When I was putting together my application to grad school (the MLIS program at Western), the essay of intent was The Big Thing that almost did me in. I hummed and hawed over it for much longer than I should have. The admissions page asked for “A brief statement of why you wish to be admitted to the MLIS program and how it fits with your goals and interests (no more than one page in length)” and I struggled in my attempts to address my career and research interests–and over eight years of library experience–on a single page.
After asking for advice from a dozen people, a wise faculty member guided me to just tell the admissions committee the truth: that I had too much to say on one single page. So I did. I focused the majority of my essay on my research interests (small and rural libraries as community hubs, and my background in critical theory and its application to LIS) and career goals (moving from a library technician to a librarian, and beyond!) Then I gave these some context: I grew up on a farm outside a village in Cape Breton, and the village’s small rural library and bookmobile were my main source of entertainment. I later spent the first four years of my career working in that library.

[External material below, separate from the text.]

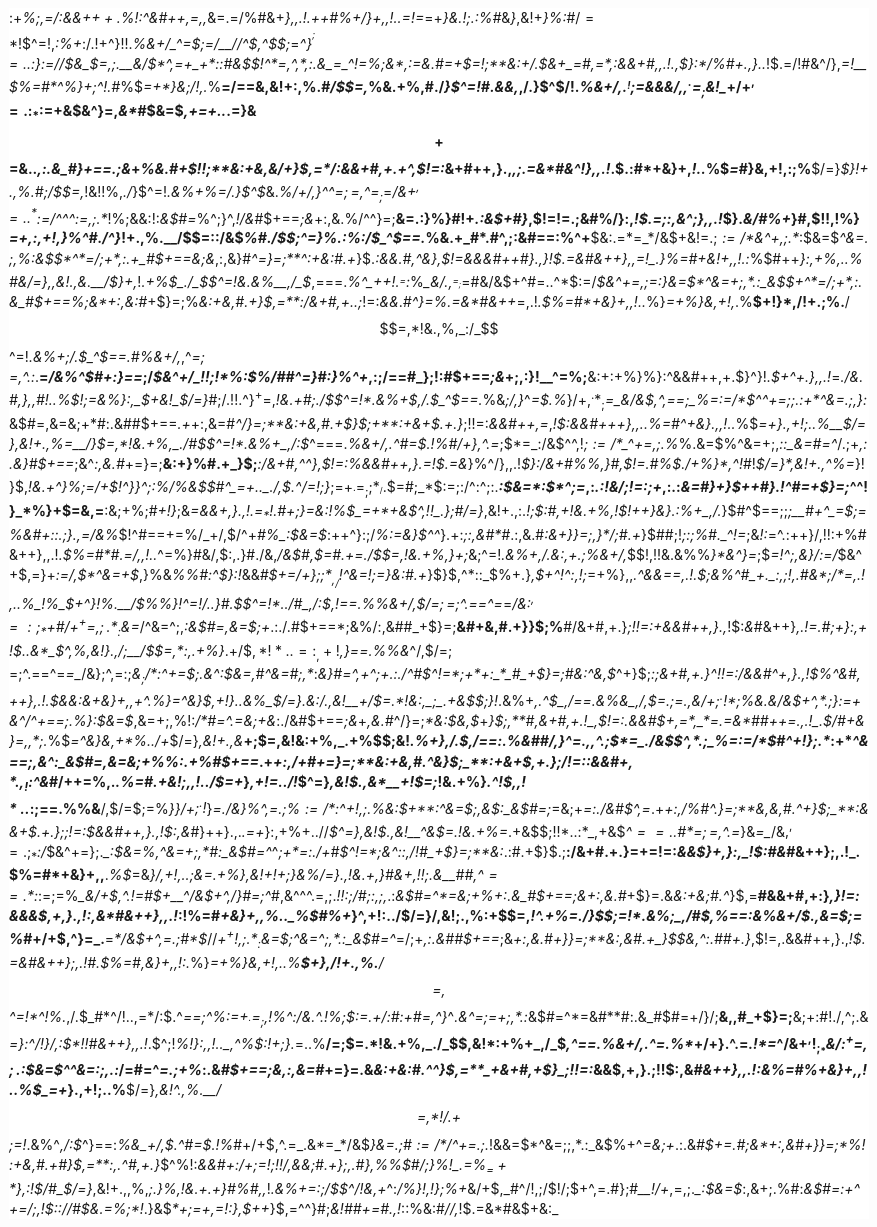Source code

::+_%;,=/*:&&+$++.%%,$%!:*^&#++,=,,_&=.=/%#&+_},,.!$.$++#%+/}+,,!..=!=_=+*}&._!;.:%_#*&*}*,&!+_}%:_#/$=*!%!&.,%,=//_$$^=!,_:%+_:/.!+^}!!.*%&_+/___^_=$;=/__//^$,^$$$;$*=_*^}$^^;=..$:}:=//$&_$=,;.*__&*/$*^,=+_+*::#&$$!^*=,^,*,:.&_=_^!=%;&*,:=&.#=+$=!;**&:+/.$&+_=#,=*,:&&+#,,.!.,$*}:*/%#+.,}.._!$.=/!#&^/},_=!__$%=#*^%}+;^!.#_%$_=+*}&;/!,._%__=/==&,&!+:,%.#*/$$=,*%&.+%,#./_}$^=!#.&&,_,/.}$^$/!.*%&_+/,$.^_!$;=&&_&/,$,^.=_;$&!_*+/$+^,=.:_*$:=+&$&^}=,_&*_#$&=$*,+=+..*.=}&$$+$$=&..*,:.&_#}+==.;&*+*%&.#_+$!!;**&:+&,&/+_}$,=*/:&&+#,+.+^,$!=:*&+#++,}.,_,;.=&*#&^!},,.!_.$.:#*+&}+,_!.._%$_=_#}&,+!,:;%__$/=}*$}!+.,%.#;/$$=,*!&!!%,_./_}$^=!*.&%+%=/.}$^$*&.*%/_+/,}^^_=$;=%%_&/+$,^$=_;$*=_*/&$+^,=..^*$:=/*^^^:=,;.*_!%;&&:$!%,:^*$:_&$#=_%^;}^,_!/&_#$+==*;&*+:,&.%/^^}=;**&=.:}%}#!+_$%,:*$.:&$+#}_,$!=!=.;&#%/}:,_!$.=;:,&^;},,.!_$}.*&/#%+*}#,$!!,!%}_=+,$:,+!$,}%^#./^}_!+.,%.__/$$=::/&$*%#_./_$$_;^=}%.:%_:/$_^$==.*%&.+_#*.#^,;:&#==:%^+**$&:.=*=_*/&$+&!=.;_*$:=/*$&^+*,;.*_:$&=$*^&=.;,%_:_&$$*^*=/;+*,:.+_#$+==&;&*,:,&}#_^=}=;**^:+&:#.+_}$.***:&&.#,^&}_,$!=_&&&#++#}.,}!$.=&*#&++},,=!_.}%=#*+&!+,,!.:*%$#++*}:,+%,..%_#&/=},,&!_.,&.__/$}+,*!_.+%$_./_$$^=!&.&%__,/_$_,===.*%^_++!$.^_=$:*%*_&/.$,^_=_;$*=#&/&$+^#=..^*$:=/*$&^+=,;=*_:}&=$*^&=+;,*.:_&$$+^*=/;+*,:.&_#$+==%;&*+:,&:#_+$}=;%*&:+&,#.+_}$,=**:/&+#,+.._;*!=:*&&*._#^*}=*%.=&*#&++_=,.!_.$%=#*+&}+,,!.._%}_=+%}&,+!,_.%__$+!}*,/!+.;%.__/$$=,*!&.,%,_:/_$$^=!*.&%+_;/.$_^$==.#%&_+/,*,^_=$;=%*_&/+$,^.:_.**=_*/&%^$#+:}=*=_;/*$&^+/_!!;!*%:$%/##^=}#:}%^+*,$:;$/==#_};!:#$+==*;&*+;,:}!__^=%;**&:+:+%}$%%_,=**:&&+#,+.%/_$%}:^&&#++,+.$}^}!_.$+^+.},,.!_=*./&.#,},,#!.._%$!;_=&%}:,_$+&!_$/=}*#;/.!!.^}$^+$=,*!&.+#;_./_$$^=!*.&%+$,/.$_^$==.*%&_;/,}_^_=$.*%*_}/+$,^.*_;$*=_&/&$,^,==;_%=:=/*$^^+=;;.*_:$+*$*^&=.;,*}:_&$#=,&=&;+*#:.&##$+==*.+*+:,&=#_^/}=;**&:+&,#.+$}$;+**:+&+$.+.}_;!!=:_&&#++,=_,_!$:&&*#+++},,.*$.$%=#^+&}.,,!.._%$_=+*}.,+!;..%__$/=}*,&!+.,%=__/}$=,*!&.+%,_./#$$^=!*.&%+_,/:$_^===.*%&$+/,$.^#=$.!%*_#/+},^.=_;$*=_:/&$^^,!_;_*$:=/*$_^+=,;.%*%.&=$%^&=+;,*::_&=#=^*/.;+*,:.&}#$+==*;&^_:,&.#_+=}=;**&:+}%#.+_}$;***:/&+#,^^}_,$!=:%&&#++,}_.=!$.=&*}%^/},,.!_$}:/&+#%%,}#,$!=.#%$./+%}*,^!_#!_$/=}*,&!+.,^%=_}!}$,*!&.+^}%;_=/+$!^}}^;:%/_%&$$#^_=+.._./,$.^_/_=!;}*;=+$_^.=_;$;$*^__/.$$=#;_*$:=;:/^:^;:.**_:$&=*:$*^;=_,:*.:!&/;!=:;+*,:.:*&=#}+}$++#}.!^#=+$}=;*^^!}_*%}+$=&,=**:&;+%;#_+!}_;&_=&&_*+,}.,_!$.=_*%..+.,,$!_.$%=!$_#+;}_=&:!%$_=+*+&$^,!!_.};#/=}*,&!+.,:.*!;$:#,+!&.+%,!$_!++}&}_.:%+_,/.*}$#^$==;;*;__#+^_=$;=%*_&#+*::.;}.,*=_*/&%*$!^#==+=%/_+/,$/^+*#%_:$&=$*:++^}:;/*%:=&}$^^*}.+:*;:,&#$*%/$#*.:,&.#_:&+}}=;,}*/;#.+_}$##;!*;:;%#._^!=*;&*!:*=^.:++}/,!!:+%#&++},,.!_.$%=#*#.=/,,!.._^=%}#&/,$:,.}#./&,_/&*$#,$=#.+=./$$=,*!&.+%,}+;_&;^=!*.&%+_,/.&$:$,+.;%&_+/,*$$!,!!&.&%%_}*&^}=_;$*=!^;,&}$/%_;=*$:=/*$&^+$,=}+_:=/,$*^&=+$_,}%&_*%%#:^$}:!*_&&_#$+=/+};;$*_,_/!$*^&=!;*=}&:#.+_}$}$,^*::_$%+.}_,$+^!^:,!;_=+%},,***.^&*&==*,.!_.$;&%^#_+._:,;!,.#&*;/*=,.!,..%_!%_$+^}!$%.$%.__/$%%}!^=!/..}#._$$^=!*../#_,/:$_,!==.%%&_+/,$$/$=$;=%*_^/+$;^.==^=*=_*/&$:^,=:;_*$+#/*$+^+=,;.*_:$&=_/^&=^;,*_:_&$#=,&=$;+*.:./.#$+==*;&%/:,&##_+$}=;**&#+&,#.+}}$;%**#/&+#,+.}_;!!=:+&&#++,}.,_!$:*&*#&++}_,.!=.$%=#*+&=;,,!:._/$#;+*}:,+!$..&*_$^*,%,&!}.,/;__/$$=,*:,.+%}_.+/$$,*!*..=:_,+!$_,}==.%%&_^/,$$/$=$;=%*#//+$;^.==^=*=_*/&};^,=:;_&$_;/*$:^+=$;.&^:$&=,#^&=#;,*_:_&}#=^,+^;+*.:./^#$^!=*;+*+:_*_#_+$}=;#*&:^&,$_^+}$;***:;&+#,+.}_^!!=:/&&#^+,}.,_!$%^&*#,++}_,.!_.$&&:&+&}+,,+^._%}_=^&}$,+!}..&%_$/=}*.&:/.,&!__+/$=.*!&:,_;_.+&$$;}!*.&%+_,.^$_,/==.&%&_,/,$=.;=$.,%*$&/+$;^.!*;$%&.&/&$+^,*.;_*}:=+&^/^+==;.%}:$&=$*,&=+;,%!:_/*#=^.=&;+&_:./&#$+==*;&*+_,&.#_^/}=;_*&:$&,$_+_}$;,**#,&+#,+.!_,$!=:.&&#$+,=*,_*=.=&*##++=.,.!_.$/*#*+&}=,,*;._%$_=^&}&,+*%../+_$/=}*,&!+.,&*__+;$=,&!&:+%,_.+%$$;&!*._%+},/.$_,/==:.%&##/,}_^_=$.,%*#=/+$,^.*_;$*=_./&$$^,*.;_%=:=/*$#^+!};.*_:$+*$*^&==;,&^:_&$#=,&=&;+%%:.+%#$+==*.+*+:,/+#_+=}=;**&:+&,#.^&}$;_**:+&+$,+.}_;/!=::&&#$+,*.,_!$:^&*#/++=%,.*$.$%=#.+&!;,,!.._/$_=+*}_,+!=../!_$^=}*,&!$.,&*__+!$=;*!&.+%}_.^!$$,,!*..%+_,+*$_:;==.%%&__/,$$/$=$;=%*}}/+$;^.!$*}*=_./&}%^,=.;_%$:=/*$:^+!,;.%&:$+**:^&=$;,&$:_&$#=;*=&;+*=:./&#$^,=*.+*+:,/%#_^.}=;**&_,&,#.^+}$;_**:&&+$.+.}_;;!=:$&&#++,}.,_!$:,&*#}++}.,.*_.$%=#;+&!,,,**._+$_=+*}:,+%+..//_$^=}*,&!$.,&!__^&$=.*!&.+%=_.+&$$;!!*..:*_,+&$_^$==.%%&_./,$.#*=$;=%*_//+$,^.=_}&*=_*/&$,^,=.;_*$*:/*$&^+=};.*_:$&=%,^&=+;,*#:_&$#=^*^_;+*=:./+#$^!=*;&^::,/!#_+$}=;**&:_.:#.+$}$.;**:/&+#.+.}=+=!=:*&&$}+,}:,_!$:#&*#&++};,.!_.$%=#*+&}+,,**._%$_=&_}/,+!,..;&=.+%}*,&!+!+;}&%/=}.,*!&.+,_*}#&+*_*,!!;.&*__##,^$==.*%&_+/,!$:_:=;=%*_&/+$,^.!=#$+__^/&$+^,/}#=;^*#,&^^^.=,;.*_!!:;/_#;:,;,*.:_&$#=^*=&;+%+:.&_#$+=*=;&*+:,&.#_+$}=.&*&:+&;#.^*}$,=**#&&+#,+:}_,}!=:&&&$,+,}.,$!$:,&*#&++},,.!_:!%=#*+&}+,,%.._%$#%+*}^,+!:../__$/=}/,&!;.,%:__+$$=,*!^.+%=_./}$$;=!*.&%;_,/#$_,%==:&%&_+/_$.,&=$;=%*#+/+$,^}=_.**=_*/&$+^,=.;#*$_//*$+^+!,;.*_:$&=$;^&=^;,*.:_&$#=^*=/;+*,:.&##$+==*;&*+:,&.#_+}}=;**&:,&_#.+_}$$&,^*_:.##+.}_,$!=,.&&#++,}.,_!$.=&*#&++};,.!#.$%=#*,&}+,,!:._%}_=+%}&,+!,..%__$+*}*,/!+.,%.__/$$=,%!&.+%,_.+^$$^=!*^!%._,/.$_#*^/!..,=*/:$.^_=$=$;^%:=+$_^.=_;$,!%^:/&.^.!%;_*$:=.+/:#:+#=,^}*^_.&^=;=+;,*.:_&$#=^*=&#**#:.&_#$#=+/}/;**&,,#_+$}=;**&;+:#!./,^;.&_=}:*^/*!$%:=&*/:*&&#+:#%$}/,:$*!!#&++},,.!_.$^;!*%!}:,,!.._,^%$:!+;}.*=..%__$/=;%,&!+.,%.__/$$=.*!&.+%,_./_$$,&!*:+%+_,/_$_,^==.*%&$+/,$.^$=$.*%*_+/+}.^.=_.!*=_^/&$+^,!_;_*$_&/*$:^+=,;.%$:$&=$^^&=:;,*.:_/=#=^*=.;+%*:.&_#$+==*;&*,:,&=#_+=}=.&*&:+&:#.^^}$,=**_+&+#,+$}_;!!=:*&&$,+,}.;!!$:,&*#&++},,.!_:&%=#%+&}+,,!.._%$_=+*}.,+!;..%__$/=}*,&!^.,%.__/$$=,*!/.+%._./_$$;=!*.&%^_,/:$_^}==:*%&_+/,$.^#=$.!%*#+/+$,^.=_.&*=_*/&$_}&=.;#*$:=/*$/^+=.;.*_!&&=$*^&=;;,*.:_&$%+^*=&;+*.:.&_#$+=.#;&*+:,&_#_+}}=;*%!:+&,#.+#}$,=**:,.^#,+.}_$^%!:*&&#+:/+;=!;!!/,&&;#.+_};,.#},%%$_#/;}%!_.=%$_=+*%=$},:!$/#_$/=}*,&!+.,,%,_;.}%,*!&.+.+*}#%#,,_!*.&%+=:_;/$$_^/!&,+*^:_/%}!,!};%+_&/+$,_#^/!,;/$!/;$+^,=.#};#*__!/+*,=,;.*_:$&=$*:,&+;.%#:_&$#=:+^+=/;,!$:://#$&.=%;*!_.}&$_*+;=+,=!:},$++_}$,=^^}#;*&!##+=#.,!*::%&:#_//,_!$.=&*#&$+&:_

The process of condensing what I wanted to say in my “brief statement” is not that different from the process of writing poetry. I gather the main ideas I want to get across, and then they are cut, trimmed, edited to only the most essential pieces. This is also something I’ve been practicing as I tiptoe into the pond of lyric scholarship, a method of inquiry that is scholarly rigorous but creatively written–a poem in lieu of a paper–distilling a compelling argument into its most essential parts, then exploring those parts through lyric and metaphor and other poetry tools.